Man I certainly do love NASCAR. Is there any other sport that has a more hilarious fan base? What would we do without these people? We couldn't make inbreeding jokes anymore, the comedian Gallagher would be out of a job, and we couldn't make fun of anyone who actually bought the repulsive Pontiac Aztec. Although there are some crack heads out there that also own it as well.
And with that, here is a 'Byrned to a Crisp' debut: NASCAR news! Here goes ... A bunch of cars drove around in a circle this weekend, and then when one finished first a bunch of redneck hicks celebrated. Simply exhilarating.
Atlanta Thrashers, Nashville Predators and Minnesota Wild. Those are the kinds of names you would expect coming out of some garbage soccer league like the MLS or WUSA, not the NHL. What's the deal guys? On second thought, what can you expect from a league that created a team based on an Emilio Estevez movie. And no, I'm not talking about "Men at Work."
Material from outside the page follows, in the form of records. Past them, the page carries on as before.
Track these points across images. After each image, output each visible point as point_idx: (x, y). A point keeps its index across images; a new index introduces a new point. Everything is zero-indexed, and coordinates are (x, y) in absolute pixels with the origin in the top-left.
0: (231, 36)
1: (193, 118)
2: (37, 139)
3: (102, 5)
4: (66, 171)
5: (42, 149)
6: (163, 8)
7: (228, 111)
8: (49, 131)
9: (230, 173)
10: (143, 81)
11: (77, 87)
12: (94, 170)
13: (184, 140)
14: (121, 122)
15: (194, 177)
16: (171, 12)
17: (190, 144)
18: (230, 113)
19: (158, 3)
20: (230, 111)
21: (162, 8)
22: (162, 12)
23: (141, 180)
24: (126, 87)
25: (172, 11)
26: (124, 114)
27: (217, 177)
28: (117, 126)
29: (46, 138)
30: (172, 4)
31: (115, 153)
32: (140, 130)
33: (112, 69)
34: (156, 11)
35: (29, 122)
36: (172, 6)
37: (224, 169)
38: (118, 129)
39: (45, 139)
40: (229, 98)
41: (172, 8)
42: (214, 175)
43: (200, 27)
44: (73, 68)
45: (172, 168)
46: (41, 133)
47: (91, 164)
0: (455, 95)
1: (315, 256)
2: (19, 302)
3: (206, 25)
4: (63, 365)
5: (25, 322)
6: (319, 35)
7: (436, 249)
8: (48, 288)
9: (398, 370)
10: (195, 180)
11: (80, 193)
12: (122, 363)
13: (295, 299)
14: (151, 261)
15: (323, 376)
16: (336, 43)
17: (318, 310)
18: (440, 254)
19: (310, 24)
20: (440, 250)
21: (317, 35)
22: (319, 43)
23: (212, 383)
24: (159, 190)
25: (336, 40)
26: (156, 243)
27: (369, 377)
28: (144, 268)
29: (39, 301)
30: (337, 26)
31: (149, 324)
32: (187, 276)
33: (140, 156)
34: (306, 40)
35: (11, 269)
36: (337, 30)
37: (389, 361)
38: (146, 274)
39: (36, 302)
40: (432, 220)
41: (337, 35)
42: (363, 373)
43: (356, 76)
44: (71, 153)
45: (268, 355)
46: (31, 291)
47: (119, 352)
In Figure Skating news Jamie Sale and David Pelletier, better known as the "crying ice fairies," have returned to the rink. As a nation the only thing we can hope for in this as that Tonya Harding's thug-4-hire returns and mistakes their faces for their knees.
Heading into last night's Miami Dolphins game against the New York Jets, Ray Lucas has been running the Dolphins late-season swoon machine to perfection. Six interceptions in two games and a 33.5 quarterback rating, the perfect recipe for a Miami disaster. And boy were those two games fun to watch, with Ray Lucas looking more like Ray Charles out there throwing the ball. Hopefully he kept it up last night against the Jets, which I'm sure he did. If so, the swoon is in full swing and the good times are rolling.
But as humorous as Lucas' performances were, no Dolphins performance will ever be as hilarious as Miami's 63-7 drubbing courtesy of the Jacksonville Jaguars in the 99-00 playoffs in what would be Dan Marino's last game. The only time I laughed harder than that was in 5th grade when Mr. Madeux presented the "Sex Education Video" to the males of the class. There is nothing funnier in 5th grade than a picture of a dude's wanker with some guy's voiceover going, "this is your penis." I almost poohed my pants that day. Follow it up with the "Good touches, Bad touches" cartoon video where a kid's uncle invites him to "wrestle" in a locked room and you have priceless 5th grade comedy.
Madeux told us we weren't mature (he pronounced it mah-tur), but that's what life is all about. Wee-wee jokes.